Somatic mutations in a way are beautiful as they preserve the story of how our cells change and challenge the things we encounter throughout life. While some of these changes are harmless, others can have profound effects on our health. As genomic technologies have become faster and more affordable, researchers are now able to map somatic mutations across the entire body and across populations worldwide. This is revealing early driver mutations that can open the doors to better diagnosis and personalised treatments. These mutations also act as footprints of environmental exposures, helping us understand disease risk and inform preventive measures.

Beyond cancer, somatic mutations are emerging as new players in a range of other diseases – developmental, neurological and autoimmune – offering new diagnostic and therapeutic avenues. Alongside this, insights into somatic mutations can allow us to explore how we can harness our natural defence mechanisms to identify how to protect cells from different diseases. By studying how mutations accumulate over our lifetime, we can also gain deeper insight into tissue maintenance and ageing.

Somatic mutations can also provide insight into germline cells (sperm and egg). Understanding somatic mutational processes is key as many of the cellular pathways that generate mutations are shared between germline and somatic cells. The key difference is that the germline has evolved ways to keep mutation accumulation to an absolute minimum compared to somatic cells. Understanding how and why that happens is something Group Leader, Dr Raheleh Rahbari’s team is interested in. The researchers recently observed that as men age, certain sperm mutations gain a growth advantage, increasing the risk of passing harmful genes to children.⁸ This process, which acts like a hidden form of evolution in the male germline, was found to predominantly affect genes associated with developmental disorders and some cancers.

Over the next decade, research on somatic mutations in normal cells is expected to transform our understanding of disease and ageing, revealing how mutational landscapes change across the lifespan and in different conditions. Identifying genes that enable mutated cells to survive stress could provide new therapeutic targets across many diseases. Simultaneously, mapping exogenous exposures that increase mutation rates could enable disease prevention, for example, by reducing cancer risk linked to environmental factors.

One area that is of particular interest at the Institute is the link between early onset colorectal cancer and the microbiome. By understanding where mutagenic chemicals produced by gut bacteria may drive mutations, we could open opportunities in the future to prevent disease by managing the microbiome.

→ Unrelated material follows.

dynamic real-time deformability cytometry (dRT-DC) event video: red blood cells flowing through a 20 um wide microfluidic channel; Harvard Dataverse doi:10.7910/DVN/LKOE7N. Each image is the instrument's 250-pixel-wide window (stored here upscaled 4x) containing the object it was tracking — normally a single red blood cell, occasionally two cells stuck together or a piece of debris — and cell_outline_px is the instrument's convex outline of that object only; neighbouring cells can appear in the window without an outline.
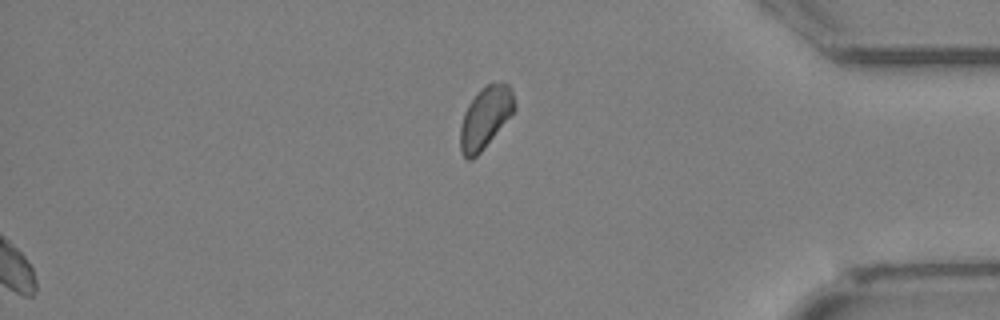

In addition, Mike and Raheleh’s groups are collaborating on their second PanBody project. This work will analyse DNA changes that accumulate in cells across around 50 different tissue types, studying samples from people of different ages. By comparing tissues from many individuals, the researchers aim to reveal how mutation levels vary between tissues and cell types, and to understand the biological processes driving these changes. They will do this by examining distinctive mutational signatures left behind by different DNA-damaging processes. Building directly on a previous collaborative study published a few years ago,⁹ this project aims to greatly expand our understanding of how DNA changes build up in the human body over a lifetime and how they contribute to disease risk.

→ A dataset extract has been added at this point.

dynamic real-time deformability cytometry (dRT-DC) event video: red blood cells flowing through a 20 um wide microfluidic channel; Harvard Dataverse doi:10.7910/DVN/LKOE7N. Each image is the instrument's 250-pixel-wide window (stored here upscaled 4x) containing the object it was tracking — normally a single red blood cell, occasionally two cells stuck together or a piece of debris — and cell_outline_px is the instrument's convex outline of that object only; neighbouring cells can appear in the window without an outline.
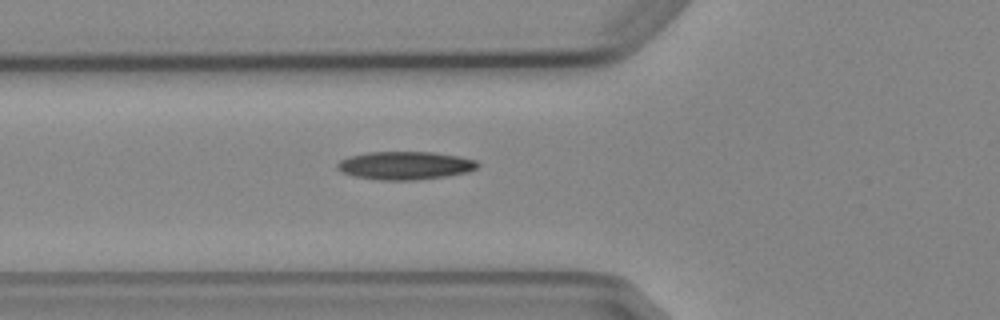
{"species": "Egyptian fruit bat (a non-hibernating species)", "species_latin": "Rousettus aegyptiacus", "temperature_condition": "cold", "stored_images_in_passage": 4, "camera_frame_rate_fps": 3000, "um_per_image_px": 0.085, "animal": {"sex": "female"}, "frame": {"image": 1, "passage_image": 4, "time_ms": 3.333, "image_size_px": [1000, 320], "cell_outline_px": [[480, 164], [476, 168], [468, 172], [448, 176], [416, 180], [380, 180], [352, 176], [336, 168], [336, 164], [340, 160], [348, 156], [368, 152], [432, 152], [460, 156], [476, 160]], "centroid_in_image_um": [34.44, 14.07], "position_along_channel_um": 91.4, "area_um2": 23.18}}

Despite the huge progress in somatic mutation research, many questions remain. What biological processes cause the most common mutations? Why do some mutated clones become cancerous while others do not? And can the natural processes happening in our tissues every day be used to improve human health?

What is clear is that somatic mutations are far more than genetic errors: they are the stories our cells write as we live our lives.